London is set to be thrown into travel chaos once again as the RMT and TSSA unions prepare to launch a tube strike this evening.
The strike centres on plans to cut 800 jobs at London Underground stations, a move which the RMT claims will compromise safety.
Maintenance and engineering workers are due to begin a 24-hour strike at 17:00 today, whilst station and revenue staff, signallers, drivers and operational managers will begin their 24-hour strike at 21:00.
Boris Johnson, the Mayor of London, has said that Transport for London will "pull out all the stops" to provide alternative modes of transport to keep London moving for the duration of the strike.
Over 100 extra buses will be brought into service, while taxi ranks will be marshalled and escorted bike rides will be organised. In addition capacity for 10,000 extra river journeys will be provided for.

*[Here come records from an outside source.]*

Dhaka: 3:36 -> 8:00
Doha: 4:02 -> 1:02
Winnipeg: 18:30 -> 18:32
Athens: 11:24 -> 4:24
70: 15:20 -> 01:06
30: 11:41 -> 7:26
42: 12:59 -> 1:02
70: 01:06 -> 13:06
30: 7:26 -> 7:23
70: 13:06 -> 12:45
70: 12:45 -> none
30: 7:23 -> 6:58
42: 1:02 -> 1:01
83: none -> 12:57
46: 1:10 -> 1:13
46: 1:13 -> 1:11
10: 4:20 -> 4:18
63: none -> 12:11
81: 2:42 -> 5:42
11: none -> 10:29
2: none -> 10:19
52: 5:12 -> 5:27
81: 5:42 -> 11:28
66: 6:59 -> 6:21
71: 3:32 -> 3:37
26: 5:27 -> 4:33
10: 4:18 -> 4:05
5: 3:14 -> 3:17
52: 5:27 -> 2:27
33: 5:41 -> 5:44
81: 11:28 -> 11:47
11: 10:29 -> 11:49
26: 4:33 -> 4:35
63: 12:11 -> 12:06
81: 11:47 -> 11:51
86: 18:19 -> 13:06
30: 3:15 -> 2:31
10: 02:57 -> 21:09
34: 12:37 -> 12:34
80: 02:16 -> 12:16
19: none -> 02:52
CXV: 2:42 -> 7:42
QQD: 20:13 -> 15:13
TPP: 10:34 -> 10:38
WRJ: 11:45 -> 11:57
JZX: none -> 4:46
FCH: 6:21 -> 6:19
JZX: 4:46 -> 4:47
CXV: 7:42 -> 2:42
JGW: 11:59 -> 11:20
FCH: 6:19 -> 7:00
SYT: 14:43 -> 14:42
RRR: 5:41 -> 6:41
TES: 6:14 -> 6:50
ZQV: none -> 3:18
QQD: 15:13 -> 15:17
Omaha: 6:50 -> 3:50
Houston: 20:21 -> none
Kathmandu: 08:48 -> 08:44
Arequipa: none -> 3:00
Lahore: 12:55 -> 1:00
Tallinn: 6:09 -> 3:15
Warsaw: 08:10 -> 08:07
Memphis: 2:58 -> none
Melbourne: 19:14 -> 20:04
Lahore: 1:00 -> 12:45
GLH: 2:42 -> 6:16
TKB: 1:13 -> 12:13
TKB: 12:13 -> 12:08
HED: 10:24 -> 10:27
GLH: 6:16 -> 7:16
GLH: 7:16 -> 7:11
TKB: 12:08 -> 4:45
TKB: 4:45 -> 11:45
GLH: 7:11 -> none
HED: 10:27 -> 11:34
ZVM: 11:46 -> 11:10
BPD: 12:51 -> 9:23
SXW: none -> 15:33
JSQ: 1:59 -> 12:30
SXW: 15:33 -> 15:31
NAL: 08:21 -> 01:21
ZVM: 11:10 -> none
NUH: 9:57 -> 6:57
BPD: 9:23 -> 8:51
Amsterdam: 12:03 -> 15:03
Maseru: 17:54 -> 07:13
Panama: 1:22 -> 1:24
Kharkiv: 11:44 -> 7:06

Bob Crow, General Secretary of the RMT union, said, "RMT and TSSA negotiators completely demolished the LU/TfL line that the cuts are simply about new technology and the Oyster Card. The planned cuts are part of a multi-billion black hole facing the Mayor due to the costs of the failure of tube privatisation and an attack on funding levels from the ConDem Government.
"Not only are ticket offices and ticket staff jobs threatened but hundreds of other station staff posts are also on the line. It was the presence of those very staff that averted potential disaster in recent incidents involving fires at Euston and Oxford Circus.
"RMT and TSSA have been presented with a stark choice. We could sit back and wait for a major disaster while safety cuts are bulldozed through turning the tube into a death trap or we can stand up and fight for passenger and staff safety. On Monday we will be making a stand on safety and safe staffing levels on behalf of all Londoners."
Peter Hendy, Transport Commissioner at TfL, said, "We regret that Londoners will be disrupted if the strike goes ahead, however the RMT and TSSA leadership will not stop London Underground from moving with the times. Due to the success of Oyster just one journey in twenty now involves a ticket office, and some ticket offices sell fewer than ten tickets an hour. The Mayor and TfL have prepared plans to keep London moving and thousands of TfL staff will be on hand across the city help our passengers.